When Johnny and Jane Come Marching Home:How All of Us Can Help Veterans Audiobook (Free)
Summary:
Traumatized veterans tend to be diagnosed as suffering from a psychiatric disorder and prescribed a regimen of psychotherapy and psychiatric drugs. But why, asks psychologist Paula J. Caplan in this impassioned reserve, is it a mental disease to be devastated by battle or various other intolerable experiences such as military intimate assault? Exactly what is a emotionally healthy response to loss of life, destruction, and moral horror?
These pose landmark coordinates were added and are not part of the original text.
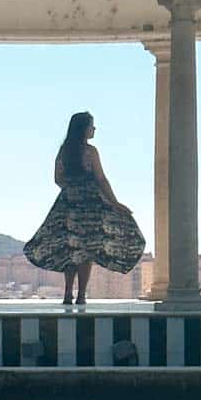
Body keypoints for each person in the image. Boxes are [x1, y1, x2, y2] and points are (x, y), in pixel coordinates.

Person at [24, 112, 145, 305]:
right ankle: (80, 295)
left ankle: (67, 294)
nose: (94, 129)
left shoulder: (64, 151)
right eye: (92, 125)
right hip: (91, 205)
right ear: (84, 128)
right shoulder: (90, 151)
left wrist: (72, 189)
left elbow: (57, 178)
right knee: (87, 251)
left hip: (68, 204)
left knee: (71, 249)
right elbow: (101, 180)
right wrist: (115, 203)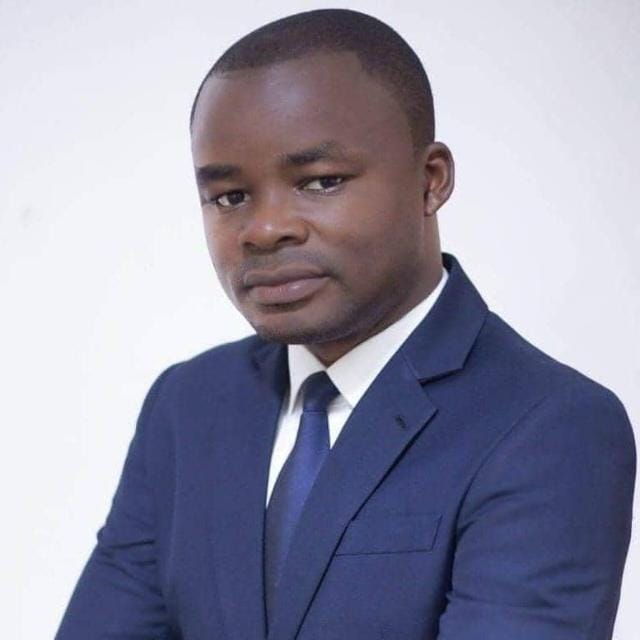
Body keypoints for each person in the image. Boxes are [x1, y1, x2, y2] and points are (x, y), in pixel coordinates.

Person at [56, 9, 636, 640]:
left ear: (430, 181)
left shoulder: (550, 428)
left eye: (321, 182)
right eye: (230, 197)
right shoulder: (187, 406)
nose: (264, 229)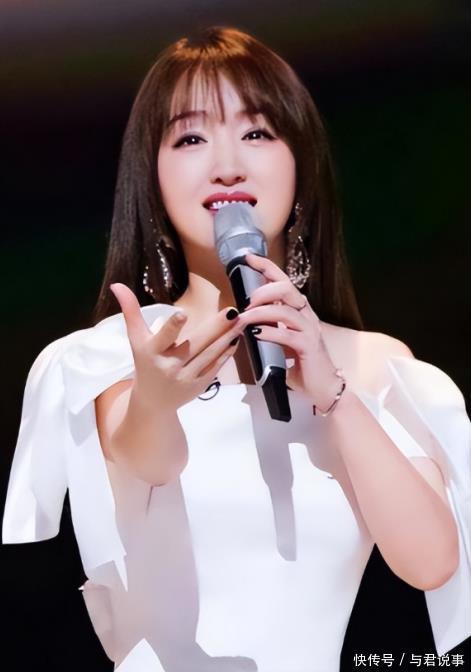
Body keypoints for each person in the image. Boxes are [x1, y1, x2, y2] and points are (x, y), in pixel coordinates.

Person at [3, 26, 470, 672]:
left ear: (300, 165)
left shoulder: (373, 363)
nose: (227, 164)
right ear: (153, 179)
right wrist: (157, 399)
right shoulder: (115, 356)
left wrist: (334, 393)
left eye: (257, 133)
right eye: (190, 138)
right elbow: (150, 456)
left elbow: (430, 562)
In When Johnny and Jane Come Marching House, Caplan argues that the typical treatment of about When Johnny and Jane Arrive Marching House:How Most of us Can Help Veterans therapy and medications is frequently actually harmful. It increases veterans’ burdens by making them believe wrongly that they should have ‘got over it’; it isolates them behind the closed doors from the therapist’s workplace; and it makes them depend on often harmful medications. The numbers of traumatized veterans from past and present wars who continue to suffer demonstrate the ineffectiveness of the strategy. Sending anguished veterans off to talk to therapists, writes Caplan, conveys the message that ordinary people don’t wish to listen-or that we don’t feel certified to listen. Because of this, the truth about war is definitely kept under wraps. The majority of us remain ignorant in what war is really like-and continue steadily to allow our governments to go to war without much protest. Caplan proposes an alternative: that we welcome veterans back to our neighborhoods and pay attention to their stories, one-on-one. (She provides guidelines for conducting these discussions.) This would begin a long overdue national debate about the realities of battle, and it would start the healing process for our coming back veterans.